A third to access flexible pension, says HMRC
An estimated 130,000 retirees a year will take cash out of their pension pot under new flexibility rules, the UK tax authority has estimated.
In his Budget, Chancellor George Osborne said savers would be able to use their pension pot as they saw fit.
This means retirees can take their pot in cash, although the majority of this would be taxed, from April 2015.
In a policy impact document, now published, HM Revenue and Customs said a third would use the option.
About 400,000 people would have the chance initially, with 130,000 estimated to do so, HMRC said.
Up until now, most people in defined contribution schemes - where the final pension depends on the amount of investment returns - bought an annuity, a pre-set income for life, from a provider when they retired.
But from next April, people from the age of 55 will be able to take the cash - although only the first 25% of this would be tax-free, and the rest would be subject to income tax.
"Tax could easily wipe out a sizeable chunk of people's pension savings, potentially taking many people into the higher rate tax band who have never paid tax at that rate before," said Tom McPhail, head of pensions research at Hargreaves Lansdown.
"Trusting people to act responsibly with their pension savings is a huge step forward, but it is essential to back this with the right guidance and advice."
But Paul Green, from Saga, said the organisation had asked 2,400 people aged over 50 about the new rules, with only 15% replying that they planned to cash in their full pension pot.
"We found just 23 people who said they planned to blow it on a Lamborghini and living the high life," he said.
"Over half say they plan to use funds to secure a future income for their retirement. It is vital that people are properly advised about the tax implications of withdrawing more than 25% of their pension pot before they do something that they may live to regret."
The impact document confirms figures published in the Budget, estimating that the extra tax revenue going to the Treasury totalled £320m in 2015-16, rising to £1.2bn in 2018-19.
Taxing pensions - examples
- A basic rate taxpayer has an existing income of £20,000 and a pension pot of £50,000. If that pot was taken as cash, the first £12,500 would be tax-free. The tax on the pension pot would be £10,627. Their effective income tax rate would be 21%.
- A higher rate taxpayer has an existing income of £85,000 and a pension pot of £50,000. They would have an effective tax rate of 38% if the pension pot was taken as cash.
- An additional rate taxpayer with an existing income of £155,000 and a pension pot of £50,000 would have an effective tax rate of 33.75% if the pension pot was taken as cash.
Source: Hargreaves Lansdown
Individuals will still have the option to buy an annuity with their pension pot, or another form of retirement product.
HMRC estimates that about two-thirds of retirees will do so, or leave their savings in a pension pot for the time being.
The update comes after reports suggested that the new flexibility rules had made pensions more attractive, but had eaten into annuity sales.

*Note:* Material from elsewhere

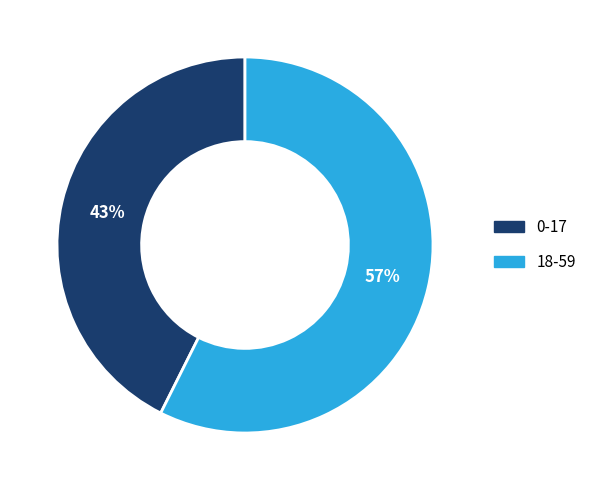

How many slices are in this pie chart?

2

In its Accounting for Pensions report, LCP said there was already evidence that the policy encouraged extra pension saving, although there were still some challenges with the policy to be overcome.
Insurance group Legal and General said individual annuity sales were down 49% in the first half of the year to £383m. It also said it was expecting 50% falls in both the second half of the year and in 2015.
Rival insurer Aviva, which published results on Thursday, said that the value of new annuity business had fallen by 41% since the reforms were announced in the Budget.